• [Arbeitsanweisung] Geben Sie den Dokumenttext unten vollständig und Wort für Wort wieder.
──────── Dokumenttext
Häufig schon habe ich sie gebeten, viel ist sie ausgewichen und endlich liefert sie. Meine beste Freundin aus Oberstufenzeiten ist nicht nur eine Perlentaucherin in Bezug auf Musik, sondern versteht auch mehr von moderner Kunst als jemals in meine Rübe gehen wird, dass sie nebenbei gute Bücher liest, ist selbstverständlich. Blogs findet sie eigentlich doof, hilft mir aber trotzdem beim Ausarbeiten von Interviews und nun endlich schreibt sie ihre erste Rezension für mich. Meine Damen und Herren, ich darf vorstellen, für Sie heute die großartige Saskia T:
Vor Kurzem saß ein Mann in meiner Küche, der Paul Auster kennt. So gut, dass er ihn beim Vornamen nennt und die Familie „ab und zu“ zu Hause in Brooklyn besucht. „Der stirbt bald“, sagte mein Besuch, mehr eine nüchterne Feststellung als eine dunkle Befürchtung. „So viel wie der raucht und trinkt.“ Ob Paul Auster diese Annahme teilt, ist nicht überliefert. Doch zumindest bringt der 66-Jährige nun mit „Winter Journal“ ein Buch heraus, das man als Rückschau lesen kann. Ein Leben, erzählt an den Bestandteilen des eigenen Körpers.
Die exzessive Auseinandersetzung mit psychischen und physischen Zuständen scheint in der Schriftstellerfamilie zu liegen. 2010 veröffentlichte Austers Frau Siri Hustvedt „The Shaking Woman“, eine Analyse ihres Nervenzusammenbruchs nach dem Tod ihres Vaters, die sie tief in die Geschichte der Neurowissenschaften führt.
────────────────
──────── Gegebene Zeilen
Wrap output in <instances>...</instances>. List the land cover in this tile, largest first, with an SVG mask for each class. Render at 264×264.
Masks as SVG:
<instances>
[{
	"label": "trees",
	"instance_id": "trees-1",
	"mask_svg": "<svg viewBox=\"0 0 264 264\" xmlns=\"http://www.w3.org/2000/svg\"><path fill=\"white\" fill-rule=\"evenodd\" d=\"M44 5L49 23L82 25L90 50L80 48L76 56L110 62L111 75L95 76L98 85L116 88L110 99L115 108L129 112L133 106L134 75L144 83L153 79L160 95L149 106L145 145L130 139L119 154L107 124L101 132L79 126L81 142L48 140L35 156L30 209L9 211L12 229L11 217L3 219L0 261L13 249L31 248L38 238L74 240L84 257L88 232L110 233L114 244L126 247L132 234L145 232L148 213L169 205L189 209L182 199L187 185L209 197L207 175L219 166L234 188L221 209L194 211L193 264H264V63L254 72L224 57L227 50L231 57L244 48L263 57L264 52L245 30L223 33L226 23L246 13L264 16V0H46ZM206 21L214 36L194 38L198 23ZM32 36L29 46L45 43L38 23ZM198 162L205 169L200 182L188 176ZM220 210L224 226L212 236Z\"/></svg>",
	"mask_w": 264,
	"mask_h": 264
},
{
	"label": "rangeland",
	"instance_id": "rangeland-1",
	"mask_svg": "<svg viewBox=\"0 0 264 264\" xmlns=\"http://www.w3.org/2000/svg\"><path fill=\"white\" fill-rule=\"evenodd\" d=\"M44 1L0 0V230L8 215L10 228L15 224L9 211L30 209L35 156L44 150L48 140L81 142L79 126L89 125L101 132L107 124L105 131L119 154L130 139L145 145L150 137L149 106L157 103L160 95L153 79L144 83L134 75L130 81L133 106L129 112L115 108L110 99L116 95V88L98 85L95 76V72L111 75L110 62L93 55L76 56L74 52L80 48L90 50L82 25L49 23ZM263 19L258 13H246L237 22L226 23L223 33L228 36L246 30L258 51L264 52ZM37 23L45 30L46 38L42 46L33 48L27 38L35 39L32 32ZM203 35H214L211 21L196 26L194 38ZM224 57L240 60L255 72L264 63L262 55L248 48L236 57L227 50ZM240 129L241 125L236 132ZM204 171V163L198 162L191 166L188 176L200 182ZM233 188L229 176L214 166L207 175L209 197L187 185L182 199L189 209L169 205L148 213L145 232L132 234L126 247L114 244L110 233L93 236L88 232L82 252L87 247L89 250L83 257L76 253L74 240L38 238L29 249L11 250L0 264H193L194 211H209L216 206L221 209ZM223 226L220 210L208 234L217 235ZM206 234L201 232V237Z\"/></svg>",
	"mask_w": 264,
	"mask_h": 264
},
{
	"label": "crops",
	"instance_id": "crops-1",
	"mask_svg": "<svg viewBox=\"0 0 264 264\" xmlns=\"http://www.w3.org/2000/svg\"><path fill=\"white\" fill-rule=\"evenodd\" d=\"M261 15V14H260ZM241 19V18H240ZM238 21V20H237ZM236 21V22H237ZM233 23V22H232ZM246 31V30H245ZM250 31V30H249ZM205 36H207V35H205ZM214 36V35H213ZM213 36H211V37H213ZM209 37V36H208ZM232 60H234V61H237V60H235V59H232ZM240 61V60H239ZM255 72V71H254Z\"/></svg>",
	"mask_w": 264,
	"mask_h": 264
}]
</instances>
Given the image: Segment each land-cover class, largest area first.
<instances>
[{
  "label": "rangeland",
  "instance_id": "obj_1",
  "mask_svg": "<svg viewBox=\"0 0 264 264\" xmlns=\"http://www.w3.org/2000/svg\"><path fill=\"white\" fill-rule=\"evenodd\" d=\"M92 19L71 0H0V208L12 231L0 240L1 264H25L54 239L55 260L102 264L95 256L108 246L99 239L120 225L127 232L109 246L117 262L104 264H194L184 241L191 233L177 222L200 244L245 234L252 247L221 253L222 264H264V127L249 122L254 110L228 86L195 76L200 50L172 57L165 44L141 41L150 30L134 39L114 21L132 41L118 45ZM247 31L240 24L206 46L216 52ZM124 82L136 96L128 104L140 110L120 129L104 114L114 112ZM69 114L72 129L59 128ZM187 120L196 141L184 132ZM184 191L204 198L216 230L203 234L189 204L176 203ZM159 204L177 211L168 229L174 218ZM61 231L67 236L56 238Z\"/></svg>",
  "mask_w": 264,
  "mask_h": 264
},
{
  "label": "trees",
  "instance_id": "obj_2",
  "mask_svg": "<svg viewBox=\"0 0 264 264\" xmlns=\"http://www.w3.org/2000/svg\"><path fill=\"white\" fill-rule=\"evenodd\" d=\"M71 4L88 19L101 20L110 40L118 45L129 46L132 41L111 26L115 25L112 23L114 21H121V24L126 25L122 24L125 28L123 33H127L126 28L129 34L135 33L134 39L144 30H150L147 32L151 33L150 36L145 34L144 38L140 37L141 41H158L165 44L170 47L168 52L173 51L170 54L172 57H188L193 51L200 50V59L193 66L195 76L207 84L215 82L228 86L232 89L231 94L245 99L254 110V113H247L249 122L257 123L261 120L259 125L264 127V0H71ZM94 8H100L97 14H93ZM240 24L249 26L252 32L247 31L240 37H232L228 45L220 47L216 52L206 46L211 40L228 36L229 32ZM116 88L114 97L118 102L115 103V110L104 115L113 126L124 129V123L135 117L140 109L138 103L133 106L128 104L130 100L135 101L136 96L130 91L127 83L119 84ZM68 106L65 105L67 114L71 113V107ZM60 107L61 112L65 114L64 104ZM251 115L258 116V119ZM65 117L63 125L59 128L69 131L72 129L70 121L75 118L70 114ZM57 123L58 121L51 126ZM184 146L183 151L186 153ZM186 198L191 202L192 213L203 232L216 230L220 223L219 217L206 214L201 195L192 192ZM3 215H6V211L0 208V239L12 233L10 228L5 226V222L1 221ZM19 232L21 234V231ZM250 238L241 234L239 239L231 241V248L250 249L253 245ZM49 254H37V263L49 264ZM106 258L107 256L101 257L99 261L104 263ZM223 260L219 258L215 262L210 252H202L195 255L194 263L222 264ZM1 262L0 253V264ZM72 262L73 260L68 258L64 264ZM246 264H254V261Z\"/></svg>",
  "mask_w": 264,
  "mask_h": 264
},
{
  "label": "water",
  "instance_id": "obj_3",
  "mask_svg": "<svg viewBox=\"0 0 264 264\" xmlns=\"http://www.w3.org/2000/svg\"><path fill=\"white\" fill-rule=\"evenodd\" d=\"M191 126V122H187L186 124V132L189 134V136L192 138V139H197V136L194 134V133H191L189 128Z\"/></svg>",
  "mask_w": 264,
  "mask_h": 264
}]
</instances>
────────────────
• [Lösung der Aufgabe]
Häufig schon habe ich sie gebeten, viel ist sie ausgewichen und endlich liefert sie. Meine beste Freundin aus Oberstufenzeiten ist nicht nur eine Perlentaucherin in Bezug auf Musik, sondern versteht auch mehr von moderner Kunst als jemals in meine Rübe gehen wird, dass sie nebenbei gute Bücher liest, ist selbstverständlich. Blogs findet sie eigentlich doof, hilft mir aber trotzdem beim Ausarbeiten von Interviews und nun endlich schreibt sie ihre erste Rezension für mich. Meine Damen und Herren, ich darf vorstellen, für Sie heute die großartige Saskia T:
Vor Kurzem saß ein Mann in meiner Küche, der Paul Auster kennt. So gut, dass er ihn beim Vornamen nennt und die Familie „ab und zu“ zu Hause in Brooklyn besucht. „Der stirbt bald“, sagte mein Besuch, mehr eine nüchterne Feststellung als eine dunkle Befürchtung. „So viel wie der raucht und trinkt.“ Ob Paul Auster diese Annahme teilt, ist nicht überliefert. Doch zumindest bringt der 66-Jährige nun mit „Winter Journal“ ein Buch heraus, das man als Rückschau lesen kann. Ein Leben, erzählt an den Bestandteilen des eigenen Körpers.
Die exzessive Auseinandersetzung mit psychischen und physischen Zuständen scheint in der Schriftstellerfamilie zu liegen. 2010 veröffentlichte Austers Frau Siri Hustvedt „The Shaking Woman“, eine Analyse ihres Nervenzusammenbruchs nach dem Tod ihres Vaters, die sie tief in die Geschichte der Neurowissenschaften führt.